“Die Eierschecke ist eine Kuchensorte, die zum Schaden der Menschheit auf dem Rest des Globus unbekannt geblieben ist.” -Erich Kästner
(The Eierschecke is a type of cake which to the detriment of humanity remained unknown to the rest of the world)
It’s funny how some things get to be named, nowadays we call things for what we are used to call them what we never stop to think the reason. The Eierschecke is a type of cake born in the Saxony and Thuringia regions of Germany.
It consists of three recognisable layers. The base, which is a thin sponge cake or yeast dough. The middle, which is a thick custard made with quark cheese, sugar, milk and vanilla flavouring, and last the top layer, which is a cream made with vanilla pudding, eggs, butter and sugar. The cake is then baked and once done it’s cut into rectangular pieces. This is known as the Dresden Eierschecke.

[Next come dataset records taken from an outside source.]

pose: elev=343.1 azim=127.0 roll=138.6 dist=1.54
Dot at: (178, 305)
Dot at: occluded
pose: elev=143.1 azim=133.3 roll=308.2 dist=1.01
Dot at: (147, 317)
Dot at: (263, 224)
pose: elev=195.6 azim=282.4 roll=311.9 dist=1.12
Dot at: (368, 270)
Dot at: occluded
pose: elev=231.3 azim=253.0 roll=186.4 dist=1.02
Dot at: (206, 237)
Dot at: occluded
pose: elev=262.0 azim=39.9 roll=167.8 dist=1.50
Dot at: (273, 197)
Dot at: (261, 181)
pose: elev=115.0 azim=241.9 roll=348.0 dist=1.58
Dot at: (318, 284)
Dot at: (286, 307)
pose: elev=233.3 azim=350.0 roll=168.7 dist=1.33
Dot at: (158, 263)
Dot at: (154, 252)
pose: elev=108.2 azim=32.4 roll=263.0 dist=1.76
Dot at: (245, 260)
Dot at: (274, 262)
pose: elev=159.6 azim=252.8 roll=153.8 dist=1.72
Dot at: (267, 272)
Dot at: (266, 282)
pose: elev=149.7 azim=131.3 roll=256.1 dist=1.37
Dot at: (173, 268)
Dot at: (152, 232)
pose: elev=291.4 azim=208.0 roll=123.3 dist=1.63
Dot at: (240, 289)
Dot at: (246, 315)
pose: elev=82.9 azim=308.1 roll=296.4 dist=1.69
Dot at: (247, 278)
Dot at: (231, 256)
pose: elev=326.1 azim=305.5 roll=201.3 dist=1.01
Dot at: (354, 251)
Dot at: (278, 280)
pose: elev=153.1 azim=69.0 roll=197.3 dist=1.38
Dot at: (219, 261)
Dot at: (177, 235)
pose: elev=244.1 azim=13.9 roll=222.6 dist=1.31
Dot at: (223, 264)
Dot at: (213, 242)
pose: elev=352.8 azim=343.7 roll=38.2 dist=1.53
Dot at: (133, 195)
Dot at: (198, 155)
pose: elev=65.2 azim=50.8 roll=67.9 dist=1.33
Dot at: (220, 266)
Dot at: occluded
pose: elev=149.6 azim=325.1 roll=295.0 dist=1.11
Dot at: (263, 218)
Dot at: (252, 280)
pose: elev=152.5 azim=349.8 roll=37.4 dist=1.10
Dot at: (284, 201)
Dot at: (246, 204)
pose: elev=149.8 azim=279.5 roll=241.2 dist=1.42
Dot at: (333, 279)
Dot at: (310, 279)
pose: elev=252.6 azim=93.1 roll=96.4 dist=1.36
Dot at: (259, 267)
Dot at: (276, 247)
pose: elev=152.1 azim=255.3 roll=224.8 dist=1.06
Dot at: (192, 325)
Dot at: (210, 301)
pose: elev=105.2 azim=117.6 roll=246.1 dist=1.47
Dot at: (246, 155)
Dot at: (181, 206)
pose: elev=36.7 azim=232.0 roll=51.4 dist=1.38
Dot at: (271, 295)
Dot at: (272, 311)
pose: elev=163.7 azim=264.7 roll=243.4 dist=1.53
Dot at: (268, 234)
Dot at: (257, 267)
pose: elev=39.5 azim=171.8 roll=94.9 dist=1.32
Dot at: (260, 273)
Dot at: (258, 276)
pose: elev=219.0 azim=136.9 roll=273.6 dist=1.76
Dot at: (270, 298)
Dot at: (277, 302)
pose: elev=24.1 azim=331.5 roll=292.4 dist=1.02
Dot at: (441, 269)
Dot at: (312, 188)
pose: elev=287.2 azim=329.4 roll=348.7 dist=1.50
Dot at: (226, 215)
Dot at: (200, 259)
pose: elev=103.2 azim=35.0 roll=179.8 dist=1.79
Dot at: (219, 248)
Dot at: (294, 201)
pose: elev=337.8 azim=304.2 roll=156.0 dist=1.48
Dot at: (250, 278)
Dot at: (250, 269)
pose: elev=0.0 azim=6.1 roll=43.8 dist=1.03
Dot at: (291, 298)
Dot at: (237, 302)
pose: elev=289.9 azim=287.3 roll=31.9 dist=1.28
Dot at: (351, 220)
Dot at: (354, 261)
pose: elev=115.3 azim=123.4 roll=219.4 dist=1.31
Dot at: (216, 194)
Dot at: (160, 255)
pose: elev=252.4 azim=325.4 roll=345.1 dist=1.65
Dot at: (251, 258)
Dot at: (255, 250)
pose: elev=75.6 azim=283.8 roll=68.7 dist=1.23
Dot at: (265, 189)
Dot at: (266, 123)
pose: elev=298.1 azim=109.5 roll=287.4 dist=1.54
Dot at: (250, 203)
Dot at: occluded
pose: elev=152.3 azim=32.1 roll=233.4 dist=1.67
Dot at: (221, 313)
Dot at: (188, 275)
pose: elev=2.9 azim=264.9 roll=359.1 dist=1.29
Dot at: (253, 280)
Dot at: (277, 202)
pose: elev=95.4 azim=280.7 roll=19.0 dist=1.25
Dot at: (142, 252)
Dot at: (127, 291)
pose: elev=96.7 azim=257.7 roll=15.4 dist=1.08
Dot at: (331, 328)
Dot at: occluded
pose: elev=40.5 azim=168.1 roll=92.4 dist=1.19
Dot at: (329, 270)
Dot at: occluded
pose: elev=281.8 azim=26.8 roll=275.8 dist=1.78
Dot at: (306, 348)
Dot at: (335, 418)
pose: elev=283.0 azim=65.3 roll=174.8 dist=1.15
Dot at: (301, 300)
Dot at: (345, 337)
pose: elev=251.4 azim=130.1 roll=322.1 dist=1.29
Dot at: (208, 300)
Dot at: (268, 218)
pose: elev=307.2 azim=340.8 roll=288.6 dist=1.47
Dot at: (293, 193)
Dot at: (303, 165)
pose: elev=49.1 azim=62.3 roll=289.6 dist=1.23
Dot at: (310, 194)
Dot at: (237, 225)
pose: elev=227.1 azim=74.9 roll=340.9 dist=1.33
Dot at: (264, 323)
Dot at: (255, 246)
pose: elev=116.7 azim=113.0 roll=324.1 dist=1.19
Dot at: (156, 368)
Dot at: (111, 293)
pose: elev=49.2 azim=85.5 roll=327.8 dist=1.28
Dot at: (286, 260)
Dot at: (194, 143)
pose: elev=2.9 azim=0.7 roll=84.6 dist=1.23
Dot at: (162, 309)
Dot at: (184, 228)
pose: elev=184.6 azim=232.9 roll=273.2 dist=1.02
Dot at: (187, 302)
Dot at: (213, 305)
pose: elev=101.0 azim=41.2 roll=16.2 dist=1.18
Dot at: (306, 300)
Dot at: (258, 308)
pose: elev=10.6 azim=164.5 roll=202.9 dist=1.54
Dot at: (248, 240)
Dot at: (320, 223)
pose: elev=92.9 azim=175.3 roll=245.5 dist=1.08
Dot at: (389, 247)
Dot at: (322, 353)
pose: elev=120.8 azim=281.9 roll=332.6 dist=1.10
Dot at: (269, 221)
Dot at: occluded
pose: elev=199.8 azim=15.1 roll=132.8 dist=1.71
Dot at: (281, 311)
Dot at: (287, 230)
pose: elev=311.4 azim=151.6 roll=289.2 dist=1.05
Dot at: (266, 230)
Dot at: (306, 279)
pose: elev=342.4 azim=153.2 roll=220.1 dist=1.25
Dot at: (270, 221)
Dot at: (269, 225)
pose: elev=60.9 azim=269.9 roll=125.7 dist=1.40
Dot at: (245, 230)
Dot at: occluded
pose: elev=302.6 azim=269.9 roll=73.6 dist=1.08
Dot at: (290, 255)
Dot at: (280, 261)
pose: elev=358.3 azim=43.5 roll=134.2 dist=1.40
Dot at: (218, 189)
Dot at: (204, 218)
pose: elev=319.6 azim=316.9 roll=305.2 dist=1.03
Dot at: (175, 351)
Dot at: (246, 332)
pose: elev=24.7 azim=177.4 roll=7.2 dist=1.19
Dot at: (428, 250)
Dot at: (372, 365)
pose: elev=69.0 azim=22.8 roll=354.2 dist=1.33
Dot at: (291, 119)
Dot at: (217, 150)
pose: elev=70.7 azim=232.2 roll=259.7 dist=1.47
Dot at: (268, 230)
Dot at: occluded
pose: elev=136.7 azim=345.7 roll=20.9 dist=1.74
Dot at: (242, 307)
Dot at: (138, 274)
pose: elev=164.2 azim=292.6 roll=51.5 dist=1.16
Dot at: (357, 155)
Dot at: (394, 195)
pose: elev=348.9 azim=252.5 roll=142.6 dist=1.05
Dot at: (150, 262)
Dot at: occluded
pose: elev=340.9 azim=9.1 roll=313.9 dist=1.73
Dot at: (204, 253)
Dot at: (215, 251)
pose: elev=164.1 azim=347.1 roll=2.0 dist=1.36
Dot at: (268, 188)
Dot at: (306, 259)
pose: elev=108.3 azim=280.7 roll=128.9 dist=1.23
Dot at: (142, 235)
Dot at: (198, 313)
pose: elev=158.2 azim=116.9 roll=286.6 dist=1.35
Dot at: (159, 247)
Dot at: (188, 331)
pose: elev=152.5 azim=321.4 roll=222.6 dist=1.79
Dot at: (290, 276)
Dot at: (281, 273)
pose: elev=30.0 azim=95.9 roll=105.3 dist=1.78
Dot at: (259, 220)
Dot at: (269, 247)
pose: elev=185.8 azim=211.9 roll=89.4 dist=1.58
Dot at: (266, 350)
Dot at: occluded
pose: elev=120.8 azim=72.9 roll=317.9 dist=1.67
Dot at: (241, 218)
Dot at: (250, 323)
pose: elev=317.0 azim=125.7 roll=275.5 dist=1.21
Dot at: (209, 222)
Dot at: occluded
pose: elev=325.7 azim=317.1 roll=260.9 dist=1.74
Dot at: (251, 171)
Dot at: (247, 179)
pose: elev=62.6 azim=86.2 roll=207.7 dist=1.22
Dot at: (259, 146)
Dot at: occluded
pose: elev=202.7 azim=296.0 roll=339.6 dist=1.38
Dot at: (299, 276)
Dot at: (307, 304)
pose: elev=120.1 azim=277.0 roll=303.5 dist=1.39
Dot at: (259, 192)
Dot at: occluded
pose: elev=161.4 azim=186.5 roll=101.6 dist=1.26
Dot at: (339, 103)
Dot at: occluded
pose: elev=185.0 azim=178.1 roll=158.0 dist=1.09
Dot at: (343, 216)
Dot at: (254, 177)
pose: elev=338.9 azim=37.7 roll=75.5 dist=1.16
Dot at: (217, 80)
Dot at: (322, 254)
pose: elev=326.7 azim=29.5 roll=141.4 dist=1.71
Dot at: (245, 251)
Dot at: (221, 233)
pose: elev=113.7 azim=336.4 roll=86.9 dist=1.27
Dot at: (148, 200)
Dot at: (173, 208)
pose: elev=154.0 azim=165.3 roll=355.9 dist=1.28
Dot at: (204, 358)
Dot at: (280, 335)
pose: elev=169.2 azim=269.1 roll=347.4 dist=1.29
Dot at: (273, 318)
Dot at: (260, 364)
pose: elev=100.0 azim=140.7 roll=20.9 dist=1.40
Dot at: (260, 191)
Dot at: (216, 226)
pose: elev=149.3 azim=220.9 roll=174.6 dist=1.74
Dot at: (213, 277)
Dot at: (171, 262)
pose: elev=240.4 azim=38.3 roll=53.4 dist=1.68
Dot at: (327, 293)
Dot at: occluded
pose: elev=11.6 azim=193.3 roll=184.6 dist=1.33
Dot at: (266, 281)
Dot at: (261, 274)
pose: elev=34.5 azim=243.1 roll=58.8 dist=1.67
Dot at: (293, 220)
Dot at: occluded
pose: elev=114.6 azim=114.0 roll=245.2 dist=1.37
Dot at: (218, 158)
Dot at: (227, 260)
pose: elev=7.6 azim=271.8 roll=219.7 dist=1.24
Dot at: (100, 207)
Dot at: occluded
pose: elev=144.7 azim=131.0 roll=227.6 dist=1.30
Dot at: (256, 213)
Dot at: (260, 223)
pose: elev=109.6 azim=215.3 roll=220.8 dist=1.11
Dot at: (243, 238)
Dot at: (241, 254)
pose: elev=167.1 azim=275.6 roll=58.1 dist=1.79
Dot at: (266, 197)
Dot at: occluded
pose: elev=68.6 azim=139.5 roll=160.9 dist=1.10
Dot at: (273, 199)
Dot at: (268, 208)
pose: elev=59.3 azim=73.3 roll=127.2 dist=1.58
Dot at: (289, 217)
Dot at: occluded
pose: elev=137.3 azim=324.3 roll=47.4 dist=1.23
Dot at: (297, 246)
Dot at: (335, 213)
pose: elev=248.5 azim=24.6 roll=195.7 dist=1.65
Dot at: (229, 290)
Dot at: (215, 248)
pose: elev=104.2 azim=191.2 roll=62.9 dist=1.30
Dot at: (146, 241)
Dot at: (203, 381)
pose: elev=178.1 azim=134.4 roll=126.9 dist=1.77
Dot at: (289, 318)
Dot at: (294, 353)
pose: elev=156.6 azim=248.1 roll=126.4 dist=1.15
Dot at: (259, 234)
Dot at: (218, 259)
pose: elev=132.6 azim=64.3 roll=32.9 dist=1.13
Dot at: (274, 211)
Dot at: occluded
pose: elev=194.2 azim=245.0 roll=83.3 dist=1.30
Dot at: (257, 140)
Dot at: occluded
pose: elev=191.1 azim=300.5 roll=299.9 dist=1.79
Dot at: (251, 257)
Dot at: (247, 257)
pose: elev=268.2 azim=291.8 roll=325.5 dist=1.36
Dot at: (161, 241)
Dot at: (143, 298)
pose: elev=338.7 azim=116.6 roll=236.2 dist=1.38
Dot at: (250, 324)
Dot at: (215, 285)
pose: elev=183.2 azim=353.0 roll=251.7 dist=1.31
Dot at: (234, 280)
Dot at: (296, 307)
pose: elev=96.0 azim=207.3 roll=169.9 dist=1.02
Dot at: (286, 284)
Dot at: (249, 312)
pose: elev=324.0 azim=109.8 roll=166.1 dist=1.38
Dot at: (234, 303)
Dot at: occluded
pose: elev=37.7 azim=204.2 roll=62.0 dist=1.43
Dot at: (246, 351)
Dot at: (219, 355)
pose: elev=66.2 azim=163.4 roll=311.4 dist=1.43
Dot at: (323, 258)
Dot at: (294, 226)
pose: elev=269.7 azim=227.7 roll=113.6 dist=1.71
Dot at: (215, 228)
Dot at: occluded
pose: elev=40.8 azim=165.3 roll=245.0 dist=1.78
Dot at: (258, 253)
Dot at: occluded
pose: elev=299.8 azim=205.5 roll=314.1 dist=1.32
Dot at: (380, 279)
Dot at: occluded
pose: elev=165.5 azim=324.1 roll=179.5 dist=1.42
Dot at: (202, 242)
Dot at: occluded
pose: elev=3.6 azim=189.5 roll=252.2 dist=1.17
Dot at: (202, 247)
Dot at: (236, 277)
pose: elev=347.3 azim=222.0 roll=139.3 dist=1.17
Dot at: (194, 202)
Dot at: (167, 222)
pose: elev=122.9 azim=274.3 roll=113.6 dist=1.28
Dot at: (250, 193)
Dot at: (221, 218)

So… how this little cake gets its name?
In the 14th Century, there was a piece of men clothing by the same name (schecke,) which consisted of a medium-long tunic that was tight to the waist and it was usually used with a belt. This ‘layered’ ensemble was the inspiration behind the Eierschecke’s name.
There are various version of this pastry, some which include chocolate, raisins and even a Freiberger version that doesn’t use quark cheese at all.
On a ‘type’ note:
Eureka is a humanistic typeface family created by Peter Bilak in 1995, it won the ‘best design in the category of type’ at the 19th International Bienale of Graphic Design in Brno, Czech Republic in 2000, and for languages with acents it’s design work particularly well because of each characters size.